» PROBLEM TO SOLVE: Look through the data below for the line with "Only one object" and the line with "2.0 Protocol Representation 2", then transcribe exactly from the first through the second, leaving out all pictures.

[DATA LISTING — start]

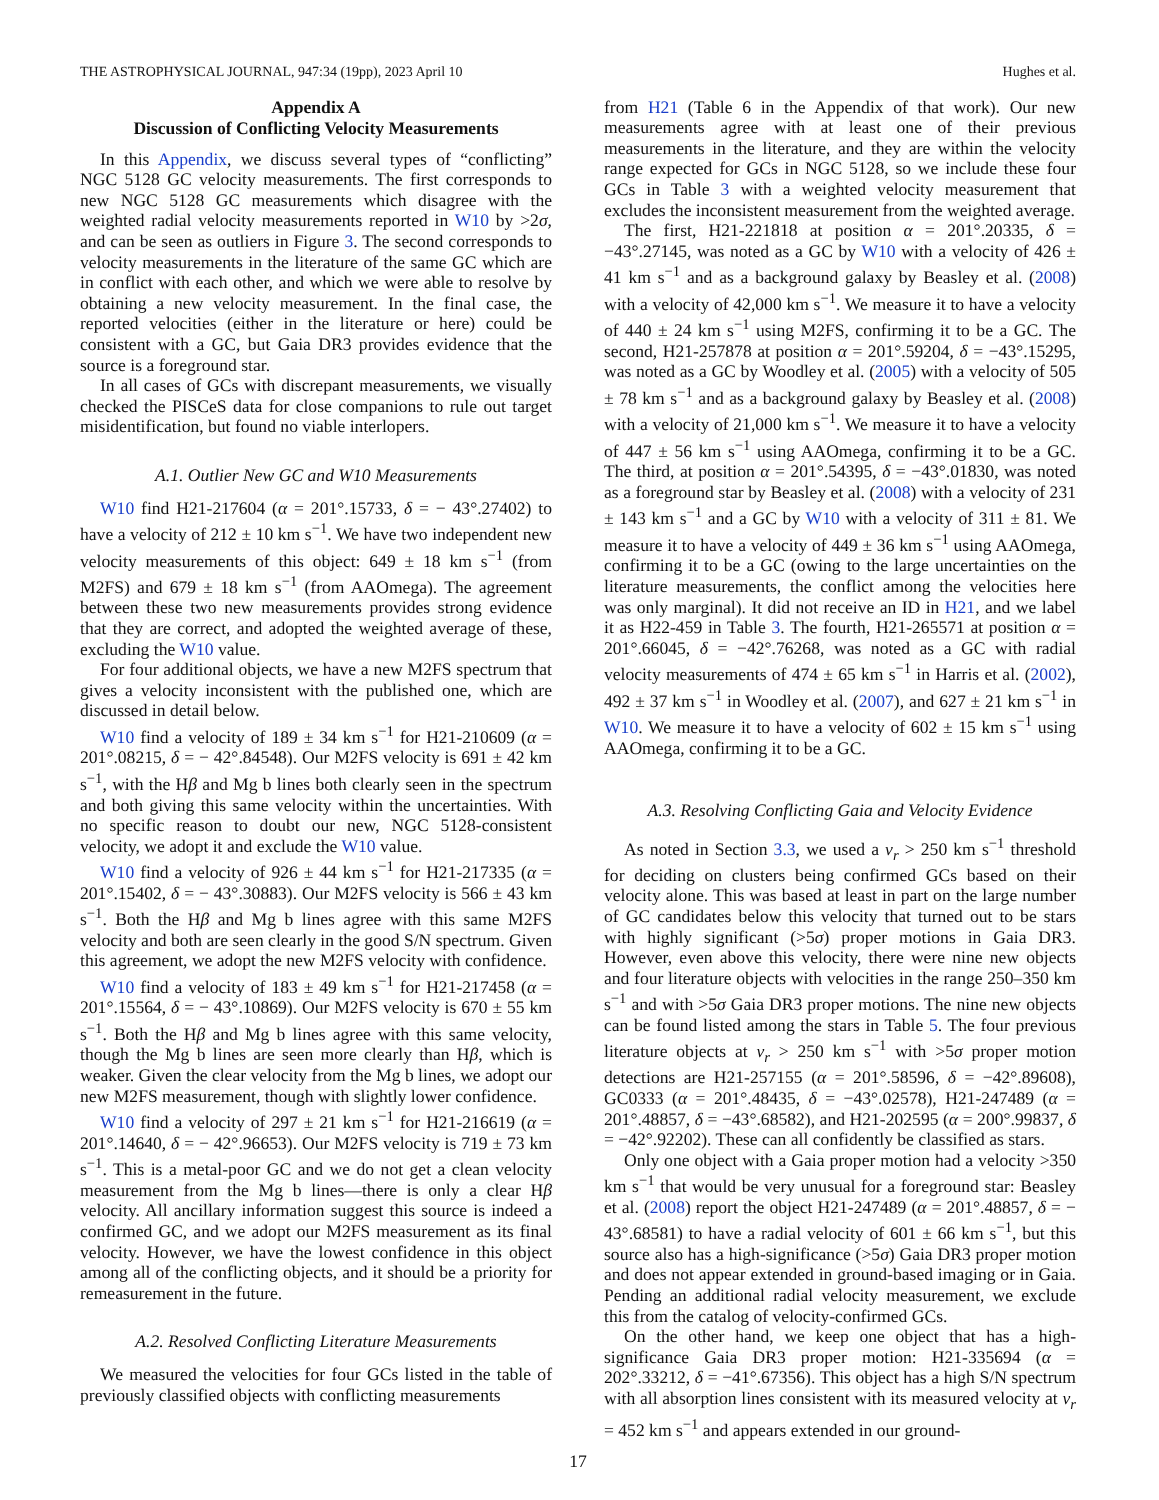THE ASTROPHYSICAL JOURNAL, 947:34 (19pp), 2023 April 10 Hughes et al.
Appendix A
Discussion of Conflicting Velocity Measurements
In this Appendix, we discuss several types of “conflicting” NGC 5128 GC velocity measurements. The first corresponds to new NGC 5128 GC measurements which disagree with the weighted radial velocity measurements reported in W10 by >2σ, and can be seen as outliers in Figure 3. The second corresponds to velocity measurements in the literature of the same GC which are in conflict with each other, and which we were able to resolve by obtaining a new velocity measurement. In the final case, the reported velocities (either in the literature or here) could be consistent with a GC, but Gaia DR3 provides evidence that the source is a foreground star.
In all cases of GCs with discrepant measurements, we visually checked the PISCeS data for close companions to rule out target misidentification, but found no viable interlopers.
A.1. Outlier New GC and W10 Measurements
W10 find H21-217604 (α = 201°.15733, δ = − 43°.27402) to have a velocity of 212 ± 10 km s<sup>−1</sup>. We have two independent new velocity measurements of this object: 649 ± 18 km s<sup>−1</sup> (from M2FS) and 679 ± 18 km s<sup>−1</sup> (from AAOmega). The agreement between these two new measurements provides strong evidence that they are correct, and adopted the weighted average of these, excluding the W10 value.
For four additional objects, we have a new M2FS spectrum that gives a velocity inconsistent with the published one, which are discussed in detail below.
W10 find a velocity of 189 ± 34 km s<sup>−1</sup> for H21-210609 (α = 201°.08215, δ = − 42°.84548). Our M2FS velocity is 691 ± 42 km s<sup>−1</sup>, with the Hβ and Mg b lines both clearly seen in the spectrum and both giving this same velocity within the uncertainties. With no specific reason to doubt our new, NGC 5128-consistent velocity, we adopt it and exclude the W10 value.
W10 find a velocity of 926 ± 44 km s<sup>−1</sup> for H21-217335 (α = 201°.15402, δ = − 43°.30883). Our M2FS velocity is 566 ± 43 km s<sup>−1</sup>. Both the Hβ and Mg b lines agree with this same M2FS velocity and both are seen clearly in the good S/N spectrum. Given this agreement, we adopt the new M2FS velocity with confidence.
W10 find a velocity of 183 ± 49 km s<sup>−1</sup> for H21-217458 (α = 201°.15564, δ = − 43°.10869). Our M2FS velocity is 670 ± 55 km s<sup>−1</sup>. Both the Hβ and Mg b lines agree with this same velocity, though the Mg b lines are seen more clearly than Hβ, which is weaker. Given the clear velocity from the Mg b lines, we adopt our new M2FS measurement, though with slightly lower confidence.
W10 find a velocity of 297 ± 21 km s<sup>−1</sup> for H21-216619 (α = 201°.14640, δ = − 42°.96653). Our M2FS velocity is 719 ± 73 km s<sup>−1</sup>. This is a metal-poor GC and we do not get a clean velocity measurement from the Mg b lines—there is only a clear Hβ velocity. All ancillary information suggest this source is indeed a confirmed GC, and we adopt our M2FS measurement as its final velocity. However, we have the lowest confidence in this object among all of the conflicting objects, and it should be a priority for remeasurement in the future.
A.2. Resolved Conflicting Literature Measurements
We measured the velocities for four GCs listed in the table of previously classified objects with conflicting measurements
from H21 (Table 6 in the Appendix of that work). Our new measurements agree with at least one of their previous measurements in the literature, and they are within the velocity range expected for GCs in NGC 5128, so we include these four GCs in Table 3 with a weighted velocity measurement that excludes the inconsistent measurement from the weighted average.
The first, H21-221818 at position α = 201°.20335, δ = −43°.27145, was noted as a GC by W10 with a velocity of 426 ± 41 km s<sup>−1</sup> and as a background galaxy by Beasley et al. (2008) with a velocity of 42,000 km s<sup>−1</sup>. We measure it to have a velocity of 440 ± 24 km s<sup>−1</sup> using M2FS, confirming it to be a GC. The second, H21-257878 at position α = 201°.59204, δ = −43°.15295, was noted as a GC by Woodley et al. (2005) with a velocity of 505 ± 78 km s<sup>−1</sup> and as a background galaxy by Beasley et al. (2008) with a velocity of 21,000 km s<sup>−1</sup>. We measure it to have a velocity of 447 ± 56 km s<sup>−1</sup> using AAOmega, confirming it to be a GC. The third, at position α = 201°.54395, δ = −43°.01830, was noted as a foreground star by Beasley et al. (2008) with a velocity of 231 ± 143 km s<sup>−1</sup> and a GC by W10 with a velocity of 311 ± 81. We measure it to have a velocity of 449 ± 36 km s<sup>−1</sup> using AAOmega, confirming it to be a GC (owing to the large uncertainties on the literature measurements, the conflict among the velocities here was only marginal). It did not receive an ID in H21, and we label it as H22-459 in Table 3. The fourth, H21-265571 at position α = 201°.66045, δ = −42°.76268, was noted as a GC with radial velocity measurements of 474 ± 65 km s<sup>−1</sup> in Harris et al. (2002), 492 ± 37 km s<sup>−1</sup> in Woodley et al. (2007), and 627 ± 21 km s<sup>−1</sup> in W10. We measure it to have a velocity of 602 ± 15 km s<sup>−1</sup> using AAOmega, confirming it to be a GC.
A.3. Resolving Conflicting Gaia and Velocity Evidence
As noted in Section 3.3, we used a v<sub>r</sub> > 250 km s<sup>−1</sup> threshold for deciding on clusters being confirmed GCs based on their velocity alone. This was based at least in part on the large number of GC candidates below this velocity that turned out to be stars with highly significant (>5σ) proper motions in Gaia DR3. However, even above this velocity, there were nine new objects and four literature objects with velocities in the range 250–350 km s<sup>−1</sup> and with >5σ Gaia DR3 proper motions. The nine new objects can be found listed among the stars in Table 5. The four previous literature objects at v<sub>r</sub> > 250 km s<sup>−1</sup> with >5σ proper motion detections are H21-257155 (α = 201°.58596, δ = −42°.89608), GC0333 (α = 201°.48435, δ = −43°.02578), H21-247489 (α = 201°.48857, δ = −43°.68582), and H21-202595 (α = 200°.99837, δ = −42°.92202). These can all confidently be classified as stars.
Only one object with a Gaia proper motion had a velocity >350 km s<sup>−1</sup> that would be very unusual for a foreground star: Beasley et al. (2008) report the object H21-247489 (α = 201°.48857, δ = − 43°.68581) to have a radial velocity of 601 ± 66 km s<sup>−1</sup>, but this source also has a high-significance (>5σ) Gaia DR3 proper motion and does not appear extended in ground-based imaging or in Gaia. Pending an additional radial velocity measurement, we exclude this from the catalog of velocity-confirmed GCs.
On the other hand, we keep one object that has a high-significance Gaia DR3 proper motion: H21-335694 (α = 202°.33212, δ = −41°.67356). This object has a high S/N spectrum with all absorption lines consistent with its measured velocity at v<sub>r</sub> = 452 km s<sup>−1</sup> and appears extended in our ground-
17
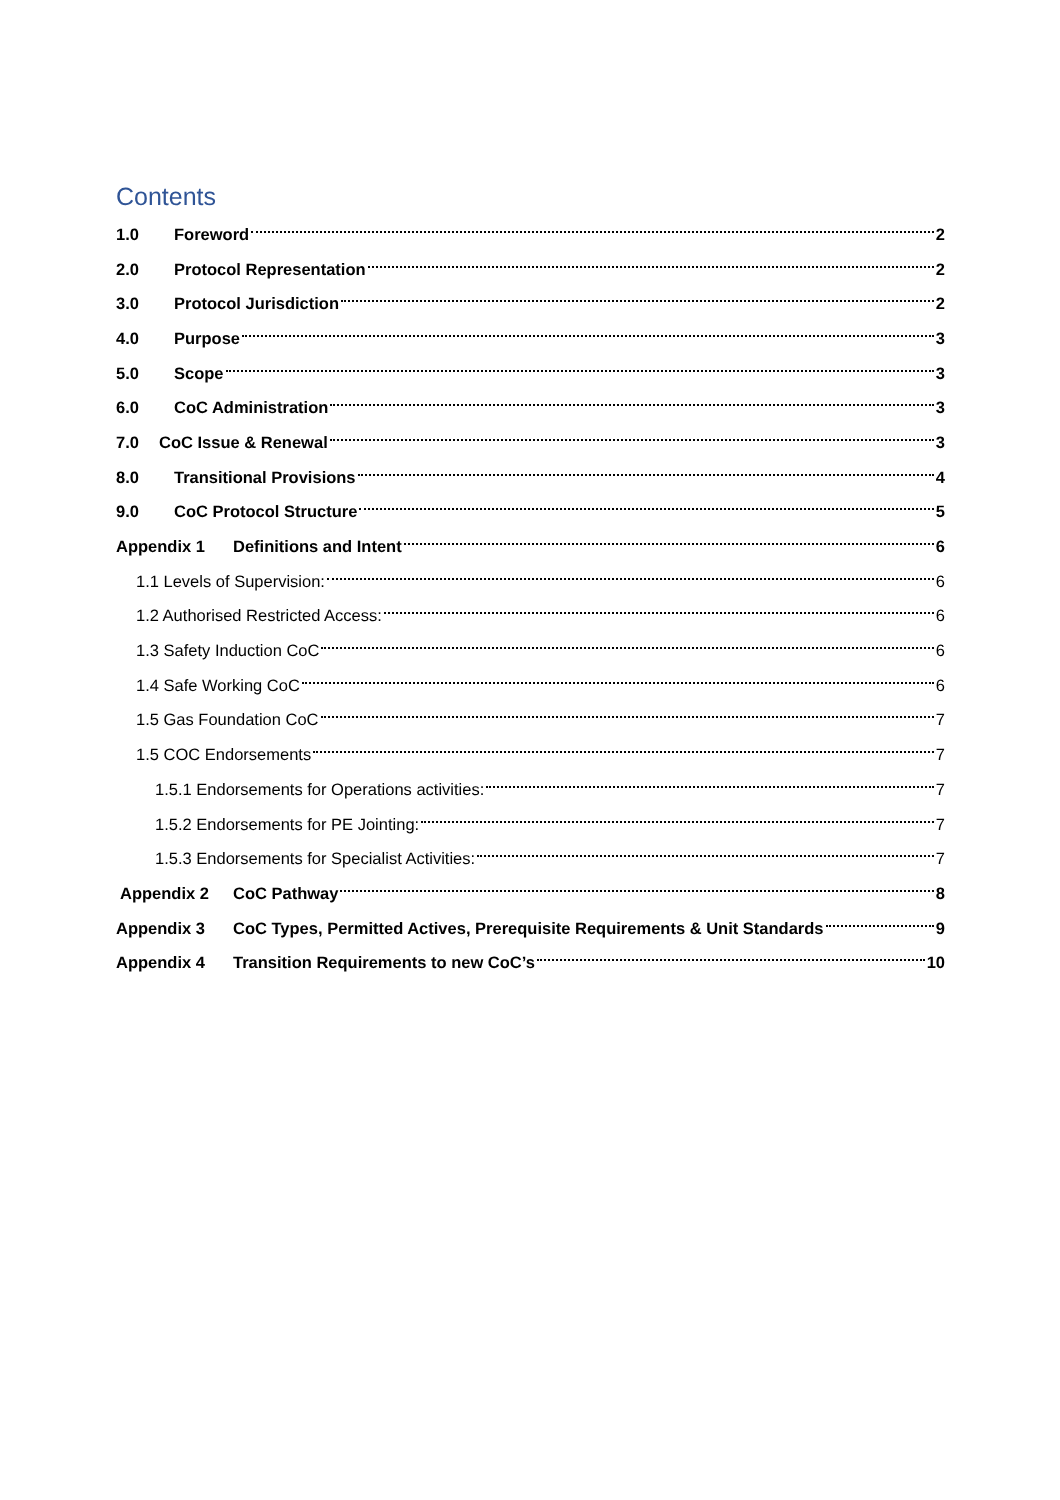Contents
1.0 Foreword 2
2.0 Protocol Representation 2
3.0 Protocol Jurisdiction 2
4.0 Purpose 3
5.0 Scope 3
6.0 CoC Administration 3
7.0 CoC Issue & Renewal 3
8.0 Transitional Provisions 4
9.0 CoC Protocol Structure 5
Appendix 1 Definitions and Intent 6
1.1 Levels of Supervision: 6
1.2 Authorised Restricted Access: 6
1.3 Safety Induction CoC 6
1.4 Safe Working CoC 6
1.5 Gas Foundation CoC 7
1.5 COC Endorsements 7
1.5.1 Endorsements for Operations activities: 7
1.5.2 Endorsements for PE Jointing: 7
1.5.3 Endorsements for Specialist Activities: 7
Appendix 2 CoC Pathway 8
Appendix 3 CoC Types, Permitted Actives, Prerequisite Requirements & Unit Standards 9
Appendix 4 Transition Requirements to new CoC’s 10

[DATA LISTING — finish]

» EXPECTED ANSWER:
Only one object with a Gaia proper motion had a velocity >350 km s<sup>−1</sup> that would be very unusual for a foreground star: Beasley et al. (2008) report the object H21-247489 (α = 201°.48857, δ = − 43°.68581) to have a radial velocity of 601 ± 66 km s<sup>−1</sup>, but this source also has a high-significance (>5σ) Gaia DR3 proper motion and does not appear extended in ground-based imaging or in Gaia. Pending an additional radial velocity measurement, we exclude this from the catalog of velocity-confirmed GCs.
On the other hand, we keep one object that has a high-significance Gaia DR3 proper motion: H21-335694 (α = 202°.33212, δ = −41°.67356). This object has a high S/N spectrum with all absorption lines consistent with its measured velocity at v<sub>r</sub> = 452 km s<sup>−1</sup> and appears extended in our ground-
17
Contents
1.0 Foreword 2
2.0 Protocol Representation 2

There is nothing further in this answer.